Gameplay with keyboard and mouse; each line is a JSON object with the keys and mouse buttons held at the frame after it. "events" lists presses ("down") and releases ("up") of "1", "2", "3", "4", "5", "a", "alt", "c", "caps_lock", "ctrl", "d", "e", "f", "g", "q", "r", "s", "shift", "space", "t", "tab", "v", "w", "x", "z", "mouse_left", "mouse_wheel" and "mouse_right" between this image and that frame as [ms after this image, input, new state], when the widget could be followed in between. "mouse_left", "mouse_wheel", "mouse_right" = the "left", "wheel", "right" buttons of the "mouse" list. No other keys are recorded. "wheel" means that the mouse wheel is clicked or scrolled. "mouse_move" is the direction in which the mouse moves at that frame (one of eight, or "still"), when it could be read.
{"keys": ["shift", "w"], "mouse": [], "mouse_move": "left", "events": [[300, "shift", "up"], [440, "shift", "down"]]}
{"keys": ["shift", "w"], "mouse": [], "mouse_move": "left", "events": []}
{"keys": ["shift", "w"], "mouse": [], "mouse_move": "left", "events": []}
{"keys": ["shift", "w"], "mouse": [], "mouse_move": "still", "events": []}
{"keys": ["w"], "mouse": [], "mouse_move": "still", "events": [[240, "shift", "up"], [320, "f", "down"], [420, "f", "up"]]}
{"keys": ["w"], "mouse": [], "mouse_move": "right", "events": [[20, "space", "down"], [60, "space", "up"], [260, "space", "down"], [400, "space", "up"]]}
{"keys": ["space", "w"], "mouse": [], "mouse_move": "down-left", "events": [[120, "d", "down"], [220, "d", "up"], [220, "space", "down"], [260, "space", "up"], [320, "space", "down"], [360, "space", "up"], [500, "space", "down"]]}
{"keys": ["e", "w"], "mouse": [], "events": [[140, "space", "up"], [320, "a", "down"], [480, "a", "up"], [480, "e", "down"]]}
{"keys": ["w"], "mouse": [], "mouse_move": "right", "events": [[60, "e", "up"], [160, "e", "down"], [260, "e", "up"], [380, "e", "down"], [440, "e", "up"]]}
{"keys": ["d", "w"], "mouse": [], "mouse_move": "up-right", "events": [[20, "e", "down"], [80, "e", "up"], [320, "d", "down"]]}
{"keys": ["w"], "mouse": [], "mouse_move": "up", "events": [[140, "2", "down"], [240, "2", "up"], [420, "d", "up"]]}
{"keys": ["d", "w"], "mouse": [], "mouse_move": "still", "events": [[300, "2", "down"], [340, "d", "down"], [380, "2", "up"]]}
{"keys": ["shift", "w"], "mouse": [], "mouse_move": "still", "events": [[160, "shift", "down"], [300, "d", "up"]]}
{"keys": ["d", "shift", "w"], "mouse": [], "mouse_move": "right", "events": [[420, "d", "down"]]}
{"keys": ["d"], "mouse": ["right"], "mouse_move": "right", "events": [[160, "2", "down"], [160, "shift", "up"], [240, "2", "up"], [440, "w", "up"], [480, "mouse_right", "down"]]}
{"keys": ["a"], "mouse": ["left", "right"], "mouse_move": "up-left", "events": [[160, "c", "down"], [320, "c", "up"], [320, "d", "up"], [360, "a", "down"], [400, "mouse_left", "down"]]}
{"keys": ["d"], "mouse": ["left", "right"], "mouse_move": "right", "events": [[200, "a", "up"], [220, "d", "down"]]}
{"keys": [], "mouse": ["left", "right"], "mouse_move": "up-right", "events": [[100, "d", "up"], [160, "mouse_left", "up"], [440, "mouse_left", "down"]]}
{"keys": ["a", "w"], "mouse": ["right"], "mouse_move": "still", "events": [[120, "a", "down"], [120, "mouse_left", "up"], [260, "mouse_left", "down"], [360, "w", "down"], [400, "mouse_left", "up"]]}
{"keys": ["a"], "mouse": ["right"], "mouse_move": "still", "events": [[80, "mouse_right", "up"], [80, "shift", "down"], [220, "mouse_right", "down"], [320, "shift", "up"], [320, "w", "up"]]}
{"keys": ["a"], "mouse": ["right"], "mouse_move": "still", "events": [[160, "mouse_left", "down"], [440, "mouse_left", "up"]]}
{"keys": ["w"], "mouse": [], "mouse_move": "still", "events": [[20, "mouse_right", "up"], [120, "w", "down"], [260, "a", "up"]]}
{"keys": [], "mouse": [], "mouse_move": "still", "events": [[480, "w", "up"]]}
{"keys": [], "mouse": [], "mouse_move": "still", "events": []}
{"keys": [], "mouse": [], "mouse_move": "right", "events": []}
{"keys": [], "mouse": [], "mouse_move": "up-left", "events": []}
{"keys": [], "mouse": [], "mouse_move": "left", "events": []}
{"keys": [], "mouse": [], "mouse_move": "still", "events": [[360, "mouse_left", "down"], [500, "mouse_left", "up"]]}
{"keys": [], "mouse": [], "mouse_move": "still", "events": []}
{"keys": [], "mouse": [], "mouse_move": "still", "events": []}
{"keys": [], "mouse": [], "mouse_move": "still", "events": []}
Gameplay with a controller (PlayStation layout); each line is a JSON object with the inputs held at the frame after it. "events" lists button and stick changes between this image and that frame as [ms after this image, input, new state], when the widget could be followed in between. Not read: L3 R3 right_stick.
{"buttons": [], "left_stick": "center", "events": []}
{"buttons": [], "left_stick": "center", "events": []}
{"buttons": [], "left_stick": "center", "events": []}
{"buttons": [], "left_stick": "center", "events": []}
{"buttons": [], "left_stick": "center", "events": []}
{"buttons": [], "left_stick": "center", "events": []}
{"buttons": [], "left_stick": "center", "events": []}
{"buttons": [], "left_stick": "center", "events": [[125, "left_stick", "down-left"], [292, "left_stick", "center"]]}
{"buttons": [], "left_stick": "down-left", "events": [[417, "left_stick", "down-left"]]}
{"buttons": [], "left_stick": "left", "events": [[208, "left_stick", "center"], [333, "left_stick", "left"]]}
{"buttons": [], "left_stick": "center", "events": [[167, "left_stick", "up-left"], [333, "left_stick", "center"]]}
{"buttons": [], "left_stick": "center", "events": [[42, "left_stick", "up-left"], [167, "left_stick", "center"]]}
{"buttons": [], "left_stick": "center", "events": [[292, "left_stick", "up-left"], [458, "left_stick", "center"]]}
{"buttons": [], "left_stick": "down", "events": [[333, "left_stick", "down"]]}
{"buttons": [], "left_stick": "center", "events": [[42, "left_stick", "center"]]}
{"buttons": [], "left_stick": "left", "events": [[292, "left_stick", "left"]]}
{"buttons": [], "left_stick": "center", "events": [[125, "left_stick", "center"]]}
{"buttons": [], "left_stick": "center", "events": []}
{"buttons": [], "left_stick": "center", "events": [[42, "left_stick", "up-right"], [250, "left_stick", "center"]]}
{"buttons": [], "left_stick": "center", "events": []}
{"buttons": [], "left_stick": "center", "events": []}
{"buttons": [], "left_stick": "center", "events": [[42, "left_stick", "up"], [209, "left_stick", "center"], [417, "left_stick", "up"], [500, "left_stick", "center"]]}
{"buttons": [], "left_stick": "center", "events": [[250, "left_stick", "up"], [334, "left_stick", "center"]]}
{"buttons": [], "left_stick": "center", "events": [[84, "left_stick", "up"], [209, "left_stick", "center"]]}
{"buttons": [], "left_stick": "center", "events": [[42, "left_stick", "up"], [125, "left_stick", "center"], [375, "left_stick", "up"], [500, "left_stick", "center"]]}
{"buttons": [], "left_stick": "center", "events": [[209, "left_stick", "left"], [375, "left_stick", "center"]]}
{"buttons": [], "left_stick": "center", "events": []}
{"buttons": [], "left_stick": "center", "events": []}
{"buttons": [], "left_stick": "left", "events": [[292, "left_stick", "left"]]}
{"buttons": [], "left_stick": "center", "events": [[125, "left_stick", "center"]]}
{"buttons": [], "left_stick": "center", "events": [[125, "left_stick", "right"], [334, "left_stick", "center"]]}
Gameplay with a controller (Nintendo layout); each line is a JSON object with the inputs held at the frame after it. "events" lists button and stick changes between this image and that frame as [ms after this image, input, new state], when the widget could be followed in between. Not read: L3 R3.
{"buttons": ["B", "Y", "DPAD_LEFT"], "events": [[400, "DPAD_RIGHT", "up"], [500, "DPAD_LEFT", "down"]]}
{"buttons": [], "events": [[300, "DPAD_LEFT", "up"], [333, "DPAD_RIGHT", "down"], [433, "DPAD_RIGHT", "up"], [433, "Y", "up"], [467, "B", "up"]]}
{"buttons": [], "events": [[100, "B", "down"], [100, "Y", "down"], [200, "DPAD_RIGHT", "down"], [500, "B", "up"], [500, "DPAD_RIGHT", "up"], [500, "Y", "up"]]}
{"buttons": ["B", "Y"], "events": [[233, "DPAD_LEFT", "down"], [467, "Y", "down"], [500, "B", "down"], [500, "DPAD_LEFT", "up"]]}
***
How to complete this task -
In the records above, some lines may contain the word "inputs"; copy every one of them.

Finished task -
Gameplay with a controller (PlayStation layout); each line is a JSON object with the inputs held at the frame after it. "events" lists button and stick changes between this image and that frame as [ms after this image, input, new state], when the widget could be followed in between. Not read: L3 R3 right_stick.
Gameplay with a controller (Nintendo layout); each line is a JSON object with the inputs held at the frame after it. "events" lists button and stick changes between this image and that frame as [ms after this image, input, new state], when the widget could be followed in between. Not read: L3 R3.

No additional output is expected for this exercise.